The description of what happens to a packet when it enters snort starts where snort is actually capturing packets. It ignores all the boring details of parsing the commandline and reading the rules file. It skips over initializing the preprocessor and output plugins. It even bypasses all the gore of parsing the rules file and building the rule trees. While all of this stuff is important, it usually happens only once (when snort is first started), while the detection engine happens once per packet (and there can be thousands of these (?) per second. This is where the real power of snort lies, not in the rules parser. Anyone, even Marty, can write a rules parser and handle some rudimentary error checking.
The one line that makes it all happen is:
pcap_loop(pd, pv.pkt_cnt, (pcap_handler)ProcessPacket, NULL)

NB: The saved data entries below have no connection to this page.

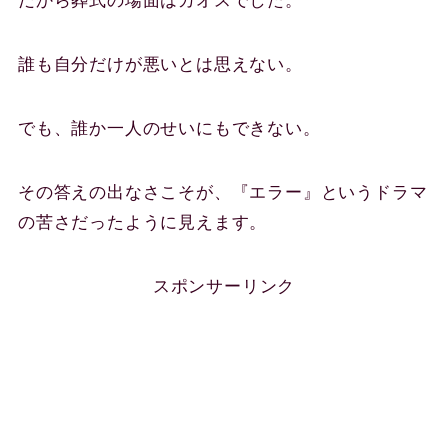
だから葬式の場面はカオスでした。
誰も自分だけが悪いとは思えない。
でも、誰か一人のせいにもできない。
その答えの出なさこそが、『エラー』というドラマ
の苦さだったように見えます。
スポンサーリンク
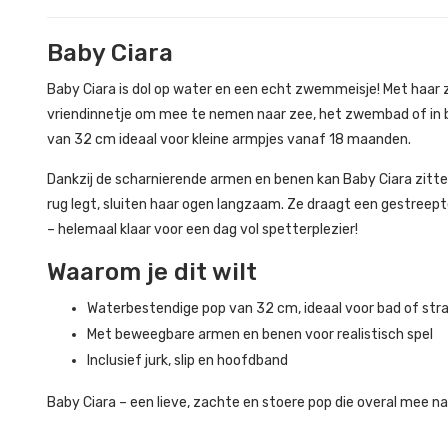
Baby Ciara
Baby Ciara is dol op water en een echt zwemmeisje! Met haar za
vriendinnetje om mee te nemen naar zee, het zwembad of in ba
van 32 cm ideaal voor kleine armpjes vanaf 18 maanden.
Dankzij de scharnierende armen en benen kan Baby Ciara zitte
rug legt, sluiten haar ogen langzaam. Ze draagt een gestreept
– helemaal klaar voor een dag vol spetterplezier!
Waarom je dit wilt
Waterbestendige pop van 32 cm, ideaal voor bad of str
Met beweegbare armen en benen voor realistisch spel
Inclusief jurk, slip en hoofdband
Baby Ciara – een lieve, zachte en stoere pop die overal mee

This statement calls ProcessPacket for each packet that the pcap subsystem captures. So lets look at what ProcessPacket does with that packet.

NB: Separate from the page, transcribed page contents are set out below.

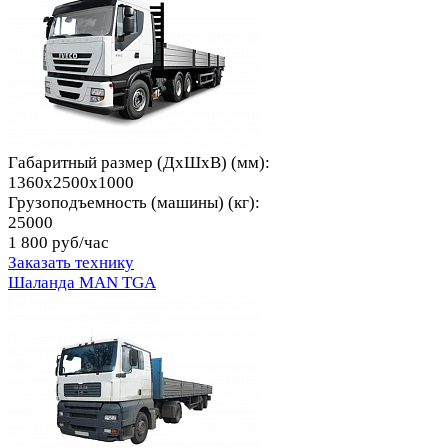
Габаритный размер (ДхШхВ) (мм):
1360x2500x1000
Грузоподъемность (машины) (кг):
25000
1 800 руб/час
Заказать технику
Шаланда MAN TGA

In the most often used scenario (we are NOT being verbose and we ARE using rules), ProcessPacket just passes the packet onto the preprocessors. The preprocessors are each given a chance to look at the packet (one at a time) and do anything that they may need to. This can include rewriting the packet, writing data to the alert file, logging the packet, or toggling the detection flag. One interesting thing to note is that all of the preprocessors must look at the packet. There is no way for a preprocessor to signal that it considers the packet done and nobody else needs to look at it. So, if you load up a lot of preprocessors that do intensive work, then you will slow everything down. One good design criteria for a preprocessor is to quickly determine whether you want the packet or not. The quicker the preprocessor can decide if it wants the packet, the quicker the packet will pass through the system.
Once the preprocessors are done with the packet (and none of them turned off the detection flag), the packet is passes on to the detection system. The detection system then evaluates the packets against each of the three different rule trees. The three rules trees correspond to the three different types of rules that can be used. These are alert, pass, and log. The order these are checked against is determined by a command line option. By default the order is Alert->Pass->Log. This can be changed to Pass->Alert->Log by including -o on the command line.
Since the same technique is used for matching a packet against a rule despite the action the rule designates, I will only describe it once. For consistency, let us assume that we are doing a match against the alert tree.